INPUT MATERIAL:
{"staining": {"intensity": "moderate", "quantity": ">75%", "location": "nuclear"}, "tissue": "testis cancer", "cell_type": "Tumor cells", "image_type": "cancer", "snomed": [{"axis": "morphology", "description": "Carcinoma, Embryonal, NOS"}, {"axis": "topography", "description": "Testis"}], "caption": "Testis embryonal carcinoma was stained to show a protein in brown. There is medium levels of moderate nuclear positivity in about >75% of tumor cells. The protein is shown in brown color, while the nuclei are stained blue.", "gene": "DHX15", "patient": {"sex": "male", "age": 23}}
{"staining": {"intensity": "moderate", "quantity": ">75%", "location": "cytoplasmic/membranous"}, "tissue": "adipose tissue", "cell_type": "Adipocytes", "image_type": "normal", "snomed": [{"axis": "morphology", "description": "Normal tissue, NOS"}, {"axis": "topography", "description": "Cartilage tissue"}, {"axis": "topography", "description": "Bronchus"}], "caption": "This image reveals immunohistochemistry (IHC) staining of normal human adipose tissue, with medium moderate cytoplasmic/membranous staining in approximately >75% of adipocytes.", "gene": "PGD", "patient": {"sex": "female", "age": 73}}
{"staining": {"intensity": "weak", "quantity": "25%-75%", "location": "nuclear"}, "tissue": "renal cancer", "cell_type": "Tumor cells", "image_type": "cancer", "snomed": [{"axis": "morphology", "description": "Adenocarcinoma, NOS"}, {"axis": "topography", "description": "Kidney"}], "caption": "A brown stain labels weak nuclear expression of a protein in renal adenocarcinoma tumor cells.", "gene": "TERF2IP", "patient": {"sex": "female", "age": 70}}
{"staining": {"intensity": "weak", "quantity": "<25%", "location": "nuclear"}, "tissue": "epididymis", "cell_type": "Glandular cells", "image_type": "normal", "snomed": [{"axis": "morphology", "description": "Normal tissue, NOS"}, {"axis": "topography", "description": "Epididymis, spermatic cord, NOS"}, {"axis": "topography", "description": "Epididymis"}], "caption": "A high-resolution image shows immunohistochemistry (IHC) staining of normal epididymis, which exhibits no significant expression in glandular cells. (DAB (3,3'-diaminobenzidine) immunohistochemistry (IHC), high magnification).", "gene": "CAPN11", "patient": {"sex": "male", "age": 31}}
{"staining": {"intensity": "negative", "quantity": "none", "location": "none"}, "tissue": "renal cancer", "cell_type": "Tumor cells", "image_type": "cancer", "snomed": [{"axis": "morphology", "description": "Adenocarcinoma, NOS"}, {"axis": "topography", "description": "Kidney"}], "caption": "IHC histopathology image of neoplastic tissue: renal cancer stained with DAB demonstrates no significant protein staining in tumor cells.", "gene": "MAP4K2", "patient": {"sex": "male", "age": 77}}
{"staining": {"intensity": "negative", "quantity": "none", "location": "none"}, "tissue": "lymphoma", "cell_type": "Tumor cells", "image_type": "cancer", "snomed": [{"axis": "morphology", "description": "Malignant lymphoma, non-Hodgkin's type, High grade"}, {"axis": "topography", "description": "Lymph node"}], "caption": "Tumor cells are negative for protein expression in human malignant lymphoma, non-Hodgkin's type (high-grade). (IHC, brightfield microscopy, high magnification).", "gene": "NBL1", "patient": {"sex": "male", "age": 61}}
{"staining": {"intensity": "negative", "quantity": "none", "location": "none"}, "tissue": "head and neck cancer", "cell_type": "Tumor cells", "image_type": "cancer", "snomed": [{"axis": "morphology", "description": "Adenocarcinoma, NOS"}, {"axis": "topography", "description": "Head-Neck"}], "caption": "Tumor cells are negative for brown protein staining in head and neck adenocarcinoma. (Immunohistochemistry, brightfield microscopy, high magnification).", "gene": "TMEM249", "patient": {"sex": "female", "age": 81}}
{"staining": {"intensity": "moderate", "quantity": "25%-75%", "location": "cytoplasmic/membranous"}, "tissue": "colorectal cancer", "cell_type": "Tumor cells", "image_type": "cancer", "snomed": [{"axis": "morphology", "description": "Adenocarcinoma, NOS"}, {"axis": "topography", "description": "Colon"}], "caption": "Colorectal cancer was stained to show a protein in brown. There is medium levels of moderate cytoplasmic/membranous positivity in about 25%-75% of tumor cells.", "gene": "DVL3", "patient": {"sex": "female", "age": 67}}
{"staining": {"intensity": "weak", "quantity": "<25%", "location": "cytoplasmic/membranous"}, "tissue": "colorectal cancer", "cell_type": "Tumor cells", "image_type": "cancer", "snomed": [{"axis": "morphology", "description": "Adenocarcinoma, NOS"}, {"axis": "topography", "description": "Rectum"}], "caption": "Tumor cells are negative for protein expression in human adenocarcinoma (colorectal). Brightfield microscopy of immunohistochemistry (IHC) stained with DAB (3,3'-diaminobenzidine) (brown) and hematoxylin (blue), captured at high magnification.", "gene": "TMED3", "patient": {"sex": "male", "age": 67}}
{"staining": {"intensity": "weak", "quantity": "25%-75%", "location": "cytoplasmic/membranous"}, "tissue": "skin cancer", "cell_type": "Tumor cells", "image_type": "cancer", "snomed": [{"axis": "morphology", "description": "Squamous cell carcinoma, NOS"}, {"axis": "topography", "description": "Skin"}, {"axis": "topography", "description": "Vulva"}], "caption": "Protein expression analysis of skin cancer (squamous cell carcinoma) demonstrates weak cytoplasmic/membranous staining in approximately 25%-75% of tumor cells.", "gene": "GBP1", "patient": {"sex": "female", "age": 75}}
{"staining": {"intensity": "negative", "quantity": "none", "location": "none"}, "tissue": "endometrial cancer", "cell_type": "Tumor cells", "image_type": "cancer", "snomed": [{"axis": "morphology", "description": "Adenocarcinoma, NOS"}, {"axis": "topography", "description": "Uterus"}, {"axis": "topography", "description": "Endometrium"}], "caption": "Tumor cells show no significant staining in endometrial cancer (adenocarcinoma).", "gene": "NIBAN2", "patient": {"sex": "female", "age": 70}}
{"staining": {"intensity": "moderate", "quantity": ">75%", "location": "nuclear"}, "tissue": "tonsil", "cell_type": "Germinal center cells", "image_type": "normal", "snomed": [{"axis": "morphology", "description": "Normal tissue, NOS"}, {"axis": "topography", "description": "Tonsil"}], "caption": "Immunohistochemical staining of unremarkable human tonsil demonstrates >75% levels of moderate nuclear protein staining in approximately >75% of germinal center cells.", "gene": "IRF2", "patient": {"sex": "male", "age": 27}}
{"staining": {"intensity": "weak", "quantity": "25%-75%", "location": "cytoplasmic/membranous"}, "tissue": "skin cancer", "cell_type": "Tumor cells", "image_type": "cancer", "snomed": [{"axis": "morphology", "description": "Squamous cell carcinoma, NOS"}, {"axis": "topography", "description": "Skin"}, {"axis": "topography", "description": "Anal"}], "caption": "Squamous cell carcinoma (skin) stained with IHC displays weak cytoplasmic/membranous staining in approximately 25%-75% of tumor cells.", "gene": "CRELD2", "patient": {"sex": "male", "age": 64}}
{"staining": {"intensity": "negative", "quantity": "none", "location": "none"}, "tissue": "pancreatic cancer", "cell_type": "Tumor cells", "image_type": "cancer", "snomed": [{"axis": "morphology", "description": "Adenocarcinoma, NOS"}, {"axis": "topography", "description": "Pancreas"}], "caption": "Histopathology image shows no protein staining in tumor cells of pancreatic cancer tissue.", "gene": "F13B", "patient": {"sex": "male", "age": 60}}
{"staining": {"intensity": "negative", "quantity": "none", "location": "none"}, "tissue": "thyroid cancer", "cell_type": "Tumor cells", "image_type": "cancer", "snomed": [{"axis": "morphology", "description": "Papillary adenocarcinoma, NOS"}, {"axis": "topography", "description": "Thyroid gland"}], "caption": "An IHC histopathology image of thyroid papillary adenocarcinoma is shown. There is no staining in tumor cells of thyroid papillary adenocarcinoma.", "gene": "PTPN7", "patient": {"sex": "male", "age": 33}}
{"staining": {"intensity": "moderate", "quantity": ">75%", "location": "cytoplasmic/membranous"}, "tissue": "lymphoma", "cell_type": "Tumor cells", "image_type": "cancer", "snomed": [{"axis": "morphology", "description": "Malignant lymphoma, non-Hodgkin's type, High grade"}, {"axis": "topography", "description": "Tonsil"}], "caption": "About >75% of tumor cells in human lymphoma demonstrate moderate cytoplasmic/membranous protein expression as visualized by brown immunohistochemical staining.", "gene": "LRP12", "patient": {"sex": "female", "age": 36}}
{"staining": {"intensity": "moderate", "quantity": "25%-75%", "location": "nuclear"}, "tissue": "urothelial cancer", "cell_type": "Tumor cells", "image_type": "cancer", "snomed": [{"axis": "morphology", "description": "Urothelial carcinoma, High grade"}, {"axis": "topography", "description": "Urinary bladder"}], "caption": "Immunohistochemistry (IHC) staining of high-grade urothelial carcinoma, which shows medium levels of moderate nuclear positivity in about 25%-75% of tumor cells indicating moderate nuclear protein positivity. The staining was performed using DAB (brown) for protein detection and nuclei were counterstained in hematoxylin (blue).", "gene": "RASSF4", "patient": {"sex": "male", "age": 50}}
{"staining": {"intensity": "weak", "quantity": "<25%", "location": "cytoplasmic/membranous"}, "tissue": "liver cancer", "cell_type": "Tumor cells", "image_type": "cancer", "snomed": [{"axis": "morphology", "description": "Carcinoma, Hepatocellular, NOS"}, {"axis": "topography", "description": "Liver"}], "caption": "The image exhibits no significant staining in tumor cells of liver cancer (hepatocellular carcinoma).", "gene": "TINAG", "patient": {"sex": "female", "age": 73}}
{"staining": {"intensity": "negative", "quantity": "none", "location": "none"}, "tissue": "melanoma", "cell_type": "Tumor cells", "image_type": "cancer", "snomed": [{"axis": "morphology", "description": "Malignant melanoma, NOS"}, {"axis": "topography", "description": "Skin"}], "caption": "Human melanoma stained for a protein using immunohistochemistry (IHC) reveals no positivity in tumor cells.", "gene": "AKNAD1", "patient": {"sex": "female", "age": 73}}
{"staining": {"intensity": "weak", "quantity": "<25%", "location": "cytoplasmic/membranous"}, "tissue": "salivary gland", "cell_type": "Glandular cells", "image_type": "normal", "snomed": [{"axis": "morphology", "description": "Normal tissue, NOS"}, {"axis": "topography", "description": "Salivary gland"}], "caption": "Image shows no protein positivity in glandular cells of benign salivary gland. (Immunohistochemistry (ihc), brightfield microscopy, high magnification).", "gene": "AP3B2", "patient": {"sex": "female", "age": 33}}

YOUR TASK: Search the entries above for lines holding the string "glandular", then report only how many there are.

REPLY TO THE EXERCISE: 2